Senator Chuck Schumer: (09:41)
Look, we want to get as big and bold action as we can get and we’ll wait for the President to lay out his plan. But we want to get, as, as I said, this country is demanding, the average American needs to feel that they have a really bright and sunny future, something they haven’t felt in a while. And as big a bold plan as we can get, we’re going to get.

Speaker 6: (10:07)
Senator Schumer. Your Endless Frontier Act was pulled from a Congress committee markup yesterday [inaudible 00:10:11] after more than 200 amendments were added to the bill. Do you have a sense of which pieces of the legislation your colleagues want to change or have concerns?

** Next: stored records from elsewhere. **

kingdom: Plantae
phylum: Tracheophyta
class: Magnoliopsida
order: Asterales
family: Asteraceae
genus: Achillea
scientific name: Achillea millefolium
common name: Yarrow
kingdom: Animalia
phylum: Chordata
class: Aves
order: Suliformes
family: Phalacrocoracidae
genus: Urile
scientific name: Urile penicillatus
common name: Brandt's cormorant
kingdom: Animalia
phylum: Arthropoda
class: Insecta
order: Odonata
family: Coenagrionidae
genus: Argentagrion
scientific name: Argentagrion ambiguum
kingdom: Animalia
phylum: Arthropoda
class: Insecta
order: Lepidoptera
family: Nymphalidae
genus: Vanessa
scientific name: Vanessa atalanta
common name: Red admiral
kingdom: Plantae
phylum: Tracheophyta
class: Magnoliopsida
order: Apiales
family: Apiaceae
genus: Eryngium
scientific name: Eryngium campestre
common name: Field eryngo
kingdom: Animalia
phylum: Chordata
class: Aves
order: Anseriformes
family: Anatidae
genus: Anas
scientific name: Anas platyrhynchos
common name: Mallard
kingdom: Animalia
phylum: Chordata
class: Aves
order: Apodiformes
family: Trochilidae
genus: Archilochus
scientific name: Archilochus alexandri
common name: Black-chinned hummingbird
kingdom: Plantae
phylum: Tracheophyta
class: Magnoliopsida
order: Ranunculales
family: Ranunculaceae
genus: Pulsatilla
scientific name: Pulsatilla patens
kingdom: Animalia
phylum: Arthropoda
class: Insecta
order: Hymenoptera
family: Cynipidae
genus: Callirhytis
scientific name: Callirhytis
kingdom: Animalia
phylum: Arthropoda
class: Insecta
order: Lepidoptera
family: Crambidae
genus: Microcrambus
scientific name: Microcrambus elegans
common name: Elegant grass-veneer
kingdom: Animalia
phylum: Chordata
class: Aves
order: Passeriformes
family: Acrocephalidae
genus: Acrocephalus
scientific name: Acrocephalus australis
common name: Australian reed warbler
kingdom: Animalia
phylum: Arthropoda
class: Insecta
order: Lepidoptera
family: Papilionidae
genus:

Senator Chuck Schumer: (10:19)
There’s lots of amendments. This is a broad comprehensive bill and it’s brand new. We’re encouraged that there were 200. They’re bipartisan amendments. They’re constructive amendments. Both Senator Cantwell, our Chair, and Senator Wicker, our ranking member, want to work through those amendments and come up with a bipartisan bill. And we believe that will be marked up when we get back and we will put it on the floor in May.

Speaker 7: (10:43)
Obviously, the operations [inaudible 00:10:45] are going to be different from a safety security standpoint protocol, health, and hygiene. Have they talked to Senators at all as to whether or not they will have to pass through the magnetometers to get into the House Chamber?

Senator Chuck Schumer: (10:57)
I’ll have to get you the details on that. Well, I have been informed of all the security that is being there. I feel very safe being there. I’ve told my colleagues that, and they’re doing a very good job. There’s lots of different levels of security, but I don’t know the specific answers to your question.

Speaker 7: (11:16)
Senator Schumer, as a long time member of the Judiciary Committee, what do you think about that bill [crosstalk 00:11:20].

Senator Chuck Schumer: (11:20)
No longer.

Speaker 7: (11:21)
Well, former. What do you think of the bill just introduced by Senator Markey to expand the Supreme Court. Do you have any thoughts on it. Are you open to it?

Senator Chuck Schumer: (11:28)
Look, the bottom line is that I am waiting to hear what President Biden’s commission says about the Supreme Court, and they’re going to look at many different aspects.

Speaker 8: (11:38)
Senator Schumer, a little more than a month ago, you vowed to put guns legislation on the floor, background checks legislation on the floor. I’m just wondering if you have any update on it, Senator?

Senator Chuck Schumer: (11:45)
Yes. Yes, I do.

Speaker 8: (11:48)
At some point, you just have to say, “We’re going to vote, whether you’re with us or not.”

Senator Chuck Schumer: (11:51)
Yep. Senator Murphy is making good progress talking and trying to get some Republican support for that bill. And we hope there’s a path forward that can actually pass, but we will put gun legislation on the floor, period. Yes.

Speaker 9: (12:07)
Senator Schumer, [inaudible 00:12:08] House Democrats will make a drug pricing a priority.

Senator Chuck Schumer: (12:13)
Make what?

Speaker 9: (12:14)
Drug pricing a priority when they consider The Family Plan.

Senator Chuck Schumer: (12:16)
Yes.

Speaker 9: (12:16)
Do you agree that Senate Democrats will also prioritize [crosstalk 00:12:19].

Senator Chuck Schumer: (12:19)
Yes. Yes. Thank you, everybody. Last one.

Speaker 10: (12:22)
Police reform. Do you have any timelines?

Senator Chuck Schumer: (12:27)
Again. Senator Booker is making … I just met for an hour with Senators Booker and Durbin yesterday. They’re making good progress with Senator Scott. This is a serious problem. We need strong legislation and we’re hopeful that the Booker-Scott negotiations can produce just that. They’re making good progress. Thank you, everybody.